Try it:
Show, from the entries below, every line in which "https" appears.

Provided data Start Marker

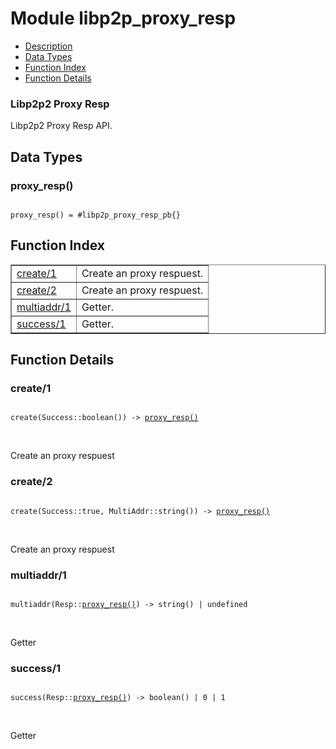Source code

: 

# Module libp2p_proxy_resp #
* [Description](#description)
* [Data Types](#types)
* [Function Index](#index)
* [Function Details](#functions)



### <a name="Libp2p2_Proxy_Resp">Libp2p2 Proxy Resp</a> ###

Libp2p2 Proxy Resp API.

<a name="types"></a>

## Data Types ##




### <a name="type-proxy_resp">proxy_resp()</a> ###


<pre><code>
proxy_resp() = #libp2p_proxy_resp_pb{}
</code></pre>

<a name="index"></a>

## Function Index ##


<table width="100%" border="1" cellspacing="0" cellpadding="2" summary="function index"><tr><td valign="top"><a href="#create-1">create/1</a></td><td>
Create an proxy respuest.</td></tr><tr><td valign="top"><a href="#create-2">create/2</a></td><td>
Create an proxy respuest.</td></tr><tr><td valign="top"><a href="#multiaddr-1">multiaddr/1</a></td><td>
Getter.</td></tr><tr><td valign="top"><a href="#success-1">success/1</a></td><td>
Getter.</td></tr></table>


<a name="functions"></a>

## Function Details ##

<a name="create-1"></a>

### create/1 ###

<pre><code>
create(Success::boolean()) -&gt; <a href="#type-proxy_resp">proxy_resp()</a>
</code></pre>
<br />

Create an proxy respuest

<a name="create-2"></a>

### create/2 ###

<pre><code>
create(Success::true, MultiAddr::string()) -&gt; <a href="#type-proxy_resp">proxy_resp()</a>
</code></pre>
<br />

Create an proxy respuest

<a name="multiaddr-1"></a>

### multiaddr/1 ###

<pre><code>
multiaddr(Resp::<a href="#type-proxy_resp">proxy_resp()</a>) -&gt; string() | undefined
</code></pre>
<br />

Getter

<a name="success-1"></a>

### success/1 ###

<pre><code>
success(Resp::<a href="#type-proxy_resp">proxy_resp()</a>) -&gt; boolean() | 0 | 1
</code></pre>
<br />

Getter

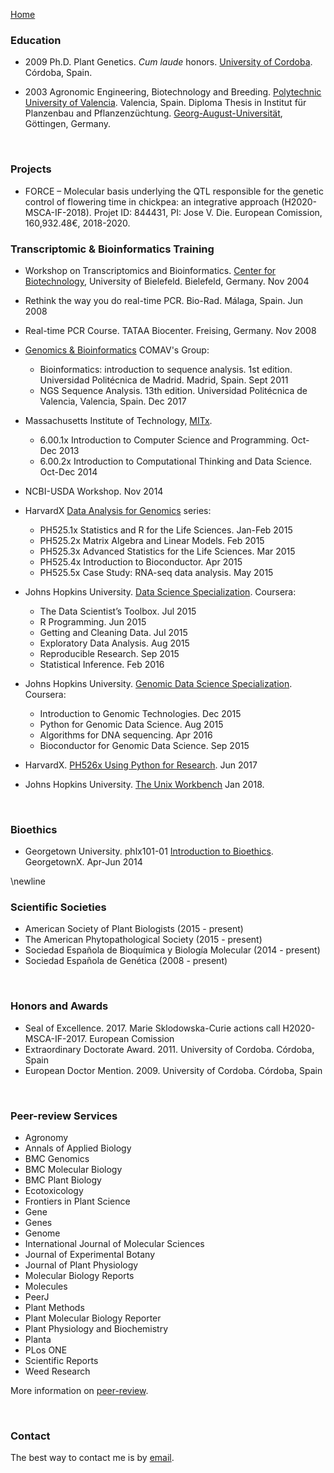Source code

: [Home](../index.html)
  
### Education
* 2009 Ph.D. Plant Genetics. *Cum laude* honors. [University of Cordoba](http://www.uco.es/internacional/extranjeros/). Córdoba, Spain. 

* 2003 Agronomic Engineering, Biotechnology and Breeding. [Polytechnic University of Valencia](https://www.upv.es/index-en.html). Valencia, Spain. Diploma Thesis in Institut für Planzenbau and Pflanzenzüchtung. [Georg-August-Universität](https://www.uni-goettingen.de/en/1.html), Göttingen, Germany.
  
<br>
  
### Projects
* FORCE – Molecular basis underlying the QTL responsible for the genetic control of flowering time in chickpea: an integrative approach (H2020-MSCA-IF-2018). Projet ID: 844431, PI: Jose V. Die. European Comission, 160,932.48€, 2018-2020.


### Transcriptomic & Bioinformatics Training
* Workshop on Transcriptomics and Bioinformatics. [Center for Biotechnology](http://www.cebitec.uni-bielefeld.de), University of Bielefeld. Bielefeld, Germany. Nov 2004

* Rethink the way you do real-time PCR. Bio-Rad. Málaga, Spain. Jun 2008

* Real-time PCR Course. TATAA Biocenter. Freising, Germany. Nov 2008

* [Genomics & Bioinformatics](https://bioinf.comav.upv.es/courses.html) COMAV's Group:  
  
  * Bioinformatics: introduction to sequence analysis. 1st edition. Universidad Politécnica de Madrid. Madrid, Spain. Sept 2011  
  * NGS Sequence Analysis. 13th edition. Universidad Politécnica de Valencia, Valencia, Spain. Dec 2017  
  
* Massachusetts Institute of Technology, [MITx](https://www.edx.org/school/mitx). 
  
     * 6.00.1x Introduction to Computer Science and Programming. Oct-Dec 2013   
     * 6.00.2x Introduction to Computational Thinking and Data Science. Oct-Dec 2014  
      
* NCBI-USDA Workshop. Nov 2014  
    
* HarvardX [Data Analysis for Genomics](https://www.edx.org/xseries/data-analysis-life-sciences) series:  
        
    * PH525.1x Statistics and R for the Life Sciences. Jan-Feb 2015
    * PH525.2x Matrix Algebra and Linear Models. Feb 2015
    * PH525.3x Advanced Statistics for the Life Sciences.  Mar 2015
    * PH525.4x Introduction to Bioconductor. Apr 2015
    * PH525.5x Case Study: RNA-seq data analysis. May 2015

* Johns Hopkins University. [Data Science Specialization](https://www.coursera.org/specializations/jhu-data-science). Coursera: 
  
    * The Data Scientist’s Toolbox. Jul 2015
    * R Programming. Jun 2015  
    * Getting and Cleaning Data. Jul 2015  
    * Exploratory Data Analysis. Aug 2015  
    * Reproducible Research. Sep 2015  
    * Statistical Inference. Feb 2016

* Johns Hopkins University. [Genomic Data Science Specialization](https://www.coursera.org/specializations/genomic-data-science). Coursera:

    * Introduction to Genomic Technologies. Dec 2015
    * Python for Genomic Data Science. Aug 2015
    * Algorithms for DNA sequencing. Apr 2016
    * Bioconductor for Genomic Data Science. Sep 2015
    
* HarvardX. [PH526x Using Python for Research](https://www.edx.org/course/using-python-research-harvardx-ph526x). Jun 2017  
* Johns Hopkins University. [The Unix Workbench](https://www.coursera.org/learn/unix) Jan 2018.  
  
  
<br>

  
  
### Bioethics    
* Georgetown University. phlx101-01 [Introduction to Bioethics](https://www.edx.org/course/introduction-bioethics-georgetownx-phlx-101x). GeorgetownX. Apr-Jun 2014


  
\newline
  
  
### Scientific Societies  
* American Society of Plant Biologists                 (2015 - present)  
* The American Phytopathological Society               (2015 - present)  
* Sociedad Española de Bioquímica y Biología Molecular (2014 - present)  
* Sociedad Española de Genética                        (2008 - present)  


   
<br>

  
 
### Honors and Awards
* Seal of Excellence. 2017. Marie Sklodowska-Curie actions call H2020-MSCA-IF-2017. European Comission 
* Extraordinary Doctorate Award. 2011. University of Cordoba. Córdoba, Spain
* European Doctor Mention. 2009. University of Cordoba. Córdoba, Spain 


  
<br>

  
  
### Peer-review Services  
* Agronomy  
* Annals of Applied Biology   
* BMC Genomics    
* BMC Molecular Biology  
* BMC Plant Biology   
* Ecotoxicology   
* Frontiers in Plant Science
* Gene   
* Genes
* Genome  
* International Journal of Molecular Sciences
* Journal of Experimental Botany   
* Journal of Plant Physiology   
* Molecular Biology Reports  
* Molecules  
* PeerJ
* Plant Methods
* Plant Molecular Biology Reporter 
* Plant Physiology and Biochemistry
* Planta   
* PLos ONE  
* Scientific Reports  
* Weed Research    

More information on [peer-review](https://publons.com/author/420232/jose-v-die#profile).  
  
<br>

  

### Contact
The best way to contact me is by [email](mailto:jose.die@uco.es).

Provided data End Marker

Written solution:
* 2003 Agronomic Engineering, Biotechnology and Breeding. [Polytechnic University of Valencia](https://www.upv.es/index-en.html). Valencia, Spain. Diploma Thesis in Institut für Planzenbau and Pflanzenzüchtung. [Georg-August-Universität](https://www.uni-goettingen.de/en/1.html), Göttingen, Germany.
* [Genomics & Bioinformatics](https://bioinf.comav.upv.es/courses.html) COMAV's Group:  
* Massachusetts Institute of Technology, [MITx](https://www.edx.org/school/mitx). 
* HarvardX [Data Analysis for Genomics](https://www.edx.org/xseries/data-analysis-life-sciences) series:  
* Johns Hopkins University. [Data Science Specialization](https://www.coursera.org/specializations/jhu-data-science). Coursera: 
* Johns Hopkins University. [Genomic Data Science Specialization](https://www.coursera.org/specializations/genomic-data-science). Coursera:
* HarvardX. [PH526x Using Python for Research](https://www.edx.org/course/using-python-research-harvardx-ph526x). Jun 2017  
* Johns Hopkins University. [The Unix Workbench](https://www.coursera.org/learn/unix) Jan 2018.  
* Georgetown University. phlx101-01 [Introduction to Bioethics](https://www.edx.org/course/introduction-bioethics-georgetownx-phlx-101x). GeorgetownX. Apr-Jun 2014
More information on [peer-review](https://publons.com/author/420232/jose-v-die#profile).  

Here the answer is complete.